Exclude all pictures, then restate the entries below word for word.

· · ·

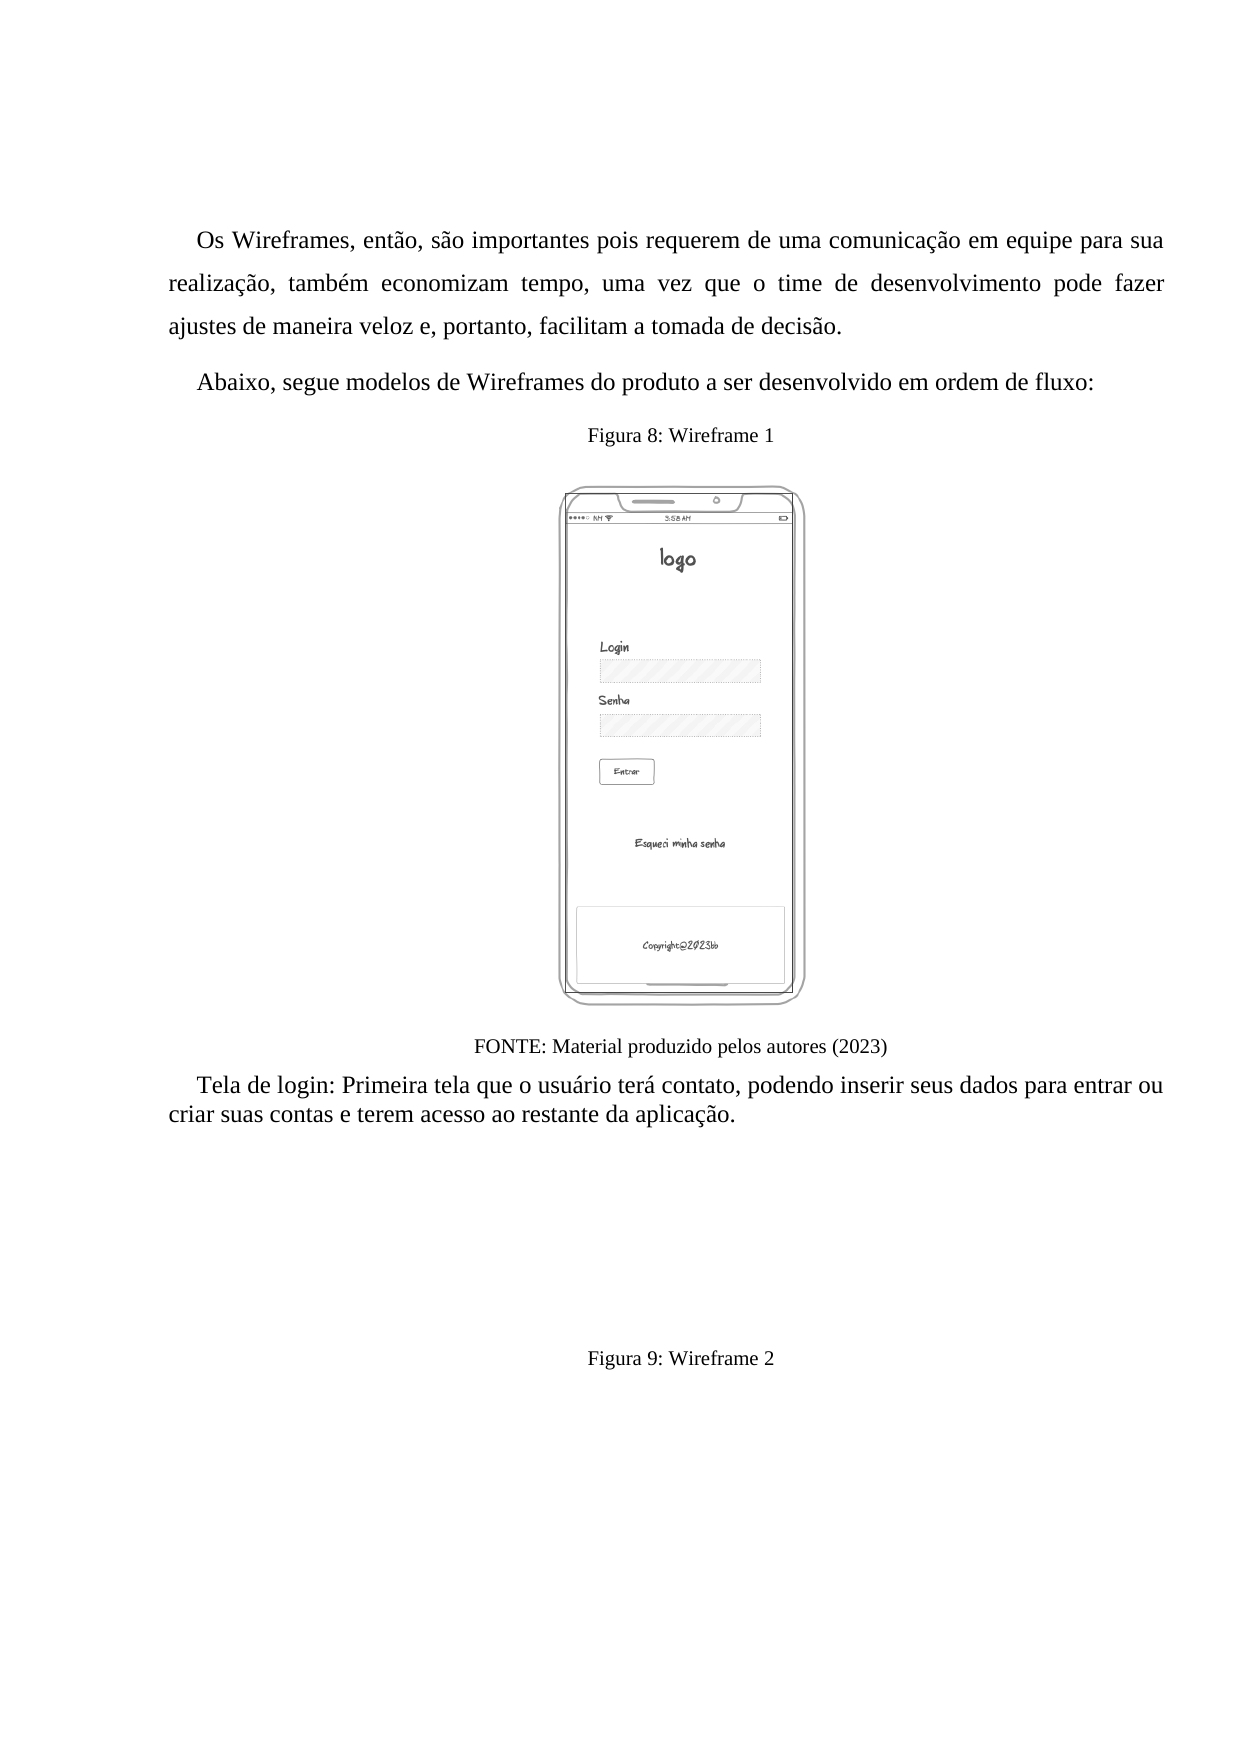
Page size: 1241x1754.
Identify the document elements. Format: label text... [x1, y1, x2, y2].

text Abaixo, segue modelos de Wireframes do produto a ser desenvolvido em ordem de fluxo: [168, 367, 1165, 396]
text Figura 9: Wireframe 2 [168, 1346, 1165, 1370]
text Os Wireframes, então, são importantes pois requerem de uma comunicação em equipe para sua realização, também economizam tempo, uma vez que o time de desenvolvimento pode fazer ajustes de maneira veloz e, portanto, facilitam a tomada de decisão. [168, 225, 1165, 340]
text Tela de login: Primeira tela que o usuário terá contato, podendo inserir seus dados para entrar ou criar suas contas e terem acesso ao restante da aplicação. [168, 1070, 1165, 1128]
picture [530, 471, 832, 1021]
text Figura 8: Wireframe 1 [168, 422, 1165, 447]
text FONTE: Material produzido pelos autores (2023) [168, 1033, 1165, 1058]
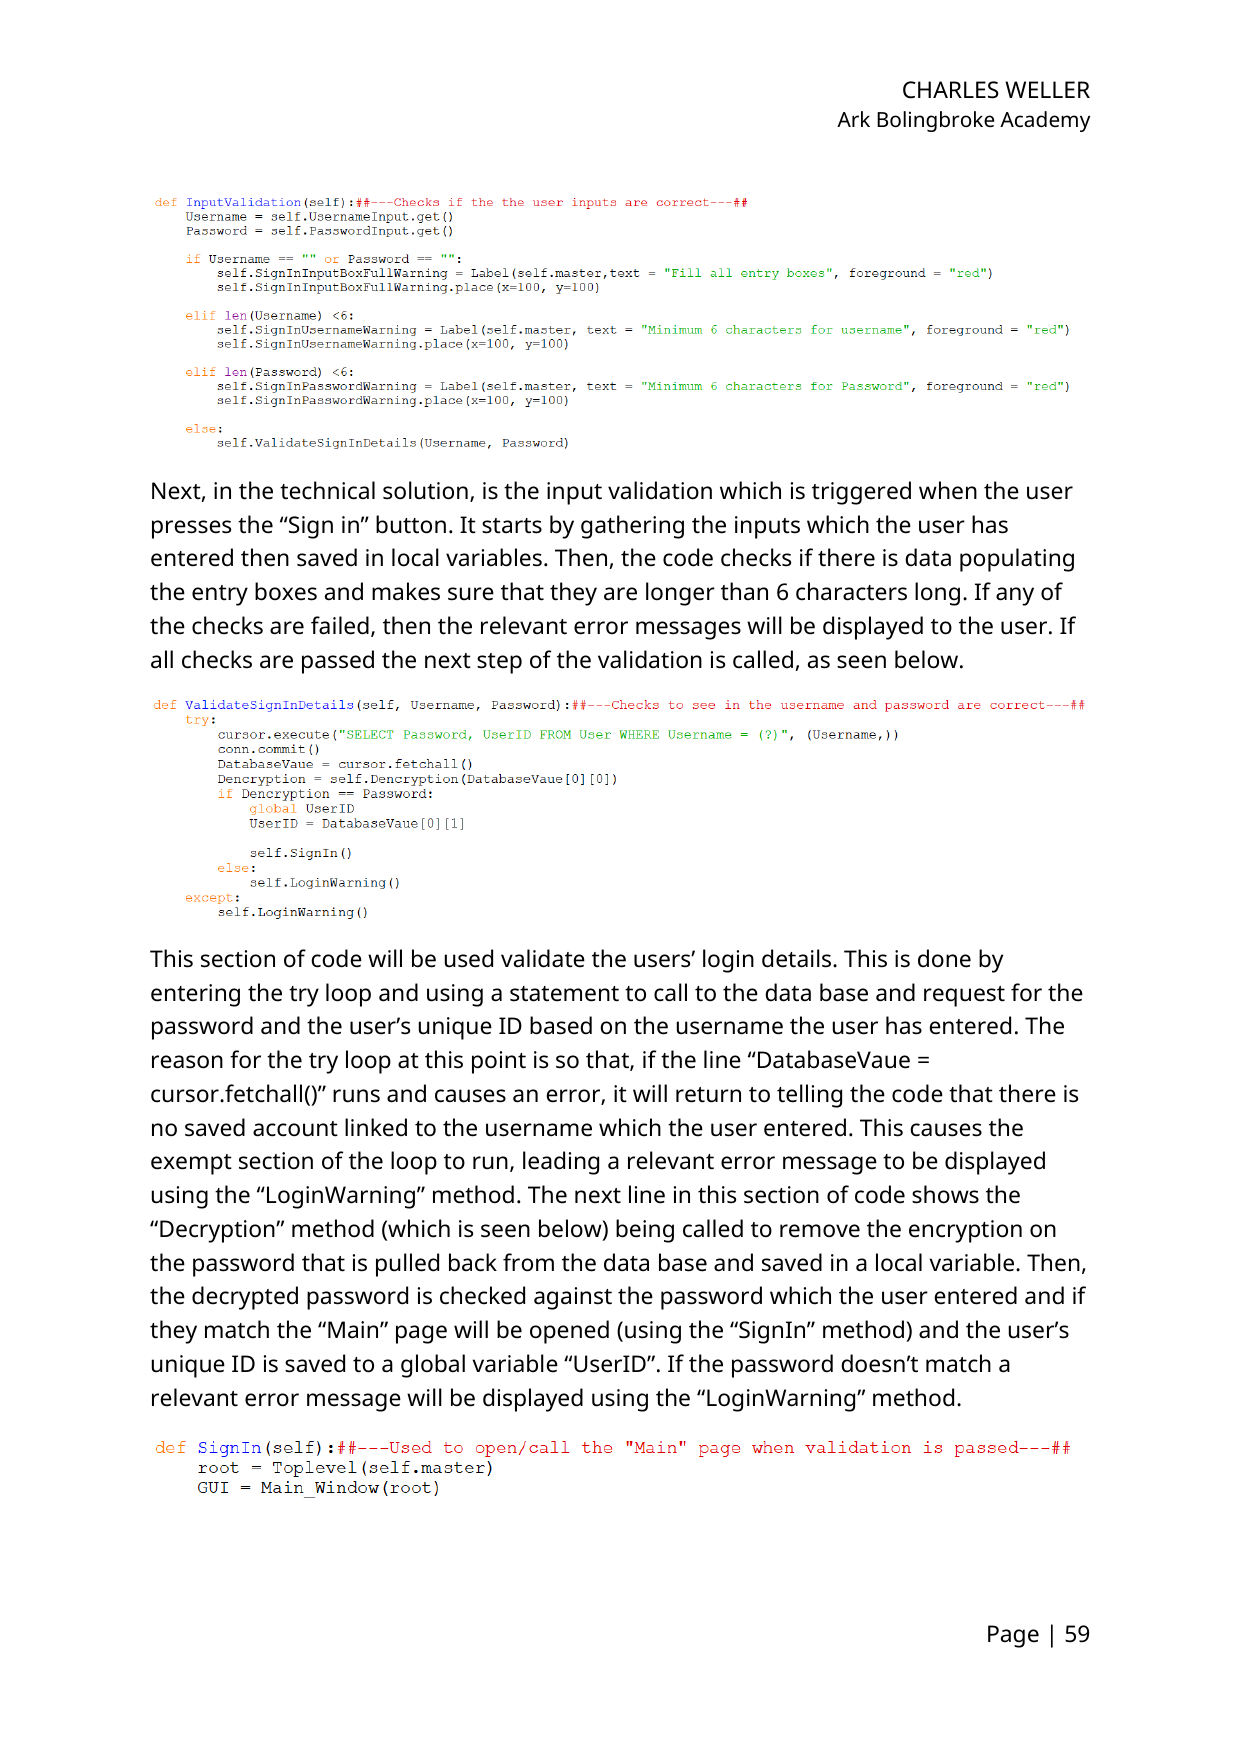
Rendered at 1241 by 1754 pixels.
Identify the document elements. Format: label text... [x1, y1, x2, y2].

· · ·

— WRITTEN RESPONSE —
Page size: 1241x1754.
Identify the document elements. Format: label text... [x1, y1, x2, y2].

text Abaixo, segue modelos de Wireframes do produto a ser desenvolvido em ordem de fluxo: [168, 367, 1165, 396]
text Figura 9: Wireframe 2 [168, 1346, 1165, 1370]
text Os Wireframes, então, são importantes pois requerem de uma comunicação em equipe para sua realização, também economizam tempo, uma vez que o time de desenvolvimento pode fazer ajustes de maneira veloz e, portanto, facilitam a tomada de decisão. [168, 225, 1165, 340]
text Tela de login: Primeira tela que o usuário terá contato, podendo inserir seus dados para entrar ou criar suas contas e terem acesso ao restante da aplicação. [168, 1070, 1165, 1128]
picture [530, 471, 832, 1021]
text Figura 8: Wireframe 1 [168, 422, 1165, 447]
text FONTE: Material produzido pelos autores (2023) [168, 1033, 1165, 1058]
Rendered at 1241 by 1754 pixels.
Identify the document elements. Format: label text... [x1, y1, x2, y2].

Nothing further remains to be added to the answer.